**Requisitos das tarefas:**
a. Reescreva tudo o que vai de "A receita que" até "iguarias inimitáveis dela." no texto sobre o pudim, substituindo "estupenda" por "notável".
b. No texto sobre o pudim, indique todos os ingredientes enumerados na frase iniciada por "Na fórmula, nada além de".

━━ Texto fornecido ━━

O “lá em cima”, a que ela se referia, era um dos vários ninhos, dentro do galinheiro que havia na parte mais alta do terreno contíguo à casa. Eu sabia que a mensagem era dirigida a mim, que estava quase sempre disponível. A simples menção ao pudim, já me fazia exultar, pois tinha uma grande afinidade com doces, naquela época. Não seria esforço nenhum da minha parte fazer o que me era pedido, pois já antecipava a compensação, no final.

A receita que ela usava devia estar na família havia anos. A simplicidade era estupenda, mas o que a fazia peculiar eram os poucos ingredientes usados e a forma com que ela trabalhava a massa do pudim. Na fórmula, nada além de pedaços cortados de pão francês amanhecido, leite, açúcar e alguns ovos. Estes eram batidos com muito vigor, por aqueles braços musculosos, que nunca conheceram cansaço. Não precisava muito mais, além de alguma imaginação, para fazer mais uma das várias iguarias inimitáveis dela.

Era no detalhe que estava a magia do processo. Não usava pão doce para a preparação – somente o francês e o de trigo, como chamávamos – que eram de massa salgada. Este era deixado de molho no leite adocicado com açúcar refinado branco, por algumas horas. Depois de bem amolecida, aquela massa era misturada, energicamente, à mão, por vários minutos, até ficar sem grânulos ou pedaços não dissolvidos. A seguir, era deixada mais um tempo a repousar, para amaciar melhor ainda, num processo que se repetia umas duas ou três vezes, até que ela se desse por satisfeita.

━━━
━━ Entradas fornecidas ━━

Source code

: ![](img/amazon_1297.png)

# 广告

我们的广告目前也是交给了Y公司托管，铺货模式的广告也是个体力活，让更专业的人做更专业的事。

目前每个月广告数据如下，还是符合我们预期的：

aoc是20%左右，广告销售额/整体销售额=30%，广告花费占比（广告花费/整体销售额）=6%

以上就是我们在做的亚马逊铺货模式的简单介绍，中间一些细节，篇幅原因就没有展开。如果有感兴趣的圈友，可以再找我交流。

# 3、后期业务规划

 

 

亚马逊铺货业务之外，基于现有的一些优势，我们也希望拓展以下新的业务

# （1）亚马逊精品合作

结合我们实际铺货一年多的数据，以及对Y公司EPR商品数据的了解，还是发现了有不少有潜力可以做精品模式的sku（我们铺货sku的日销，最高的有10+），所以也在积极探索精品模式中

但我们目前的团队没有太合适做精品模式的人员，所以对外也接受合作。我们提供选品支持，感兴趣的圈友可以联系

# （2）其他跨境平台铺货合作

━━━

**Respostas por item:**
a.
A receita que ela usava devia estar na família havia anos. A simplicidade era notável, mas o que a fazia peculiar eram os poucos ingredientes usados e a forma com que ela trabalhava a massa do pudim. Na fórmula, nada além de pedaços cortados de pão francês amanhecido, leite, açúcar e alguns ovos. Estes eram batidos com muito vigor, por aqueles braços musculosos, que nunca conheceram cansaço. Não precisava muito mais, além de alguma imaginação, para fazer mais uma das várias iguarias inimitáveis dela.

b.
- pedaços cortados de pão francês amanhecido
- leite
- açúcar
- ovos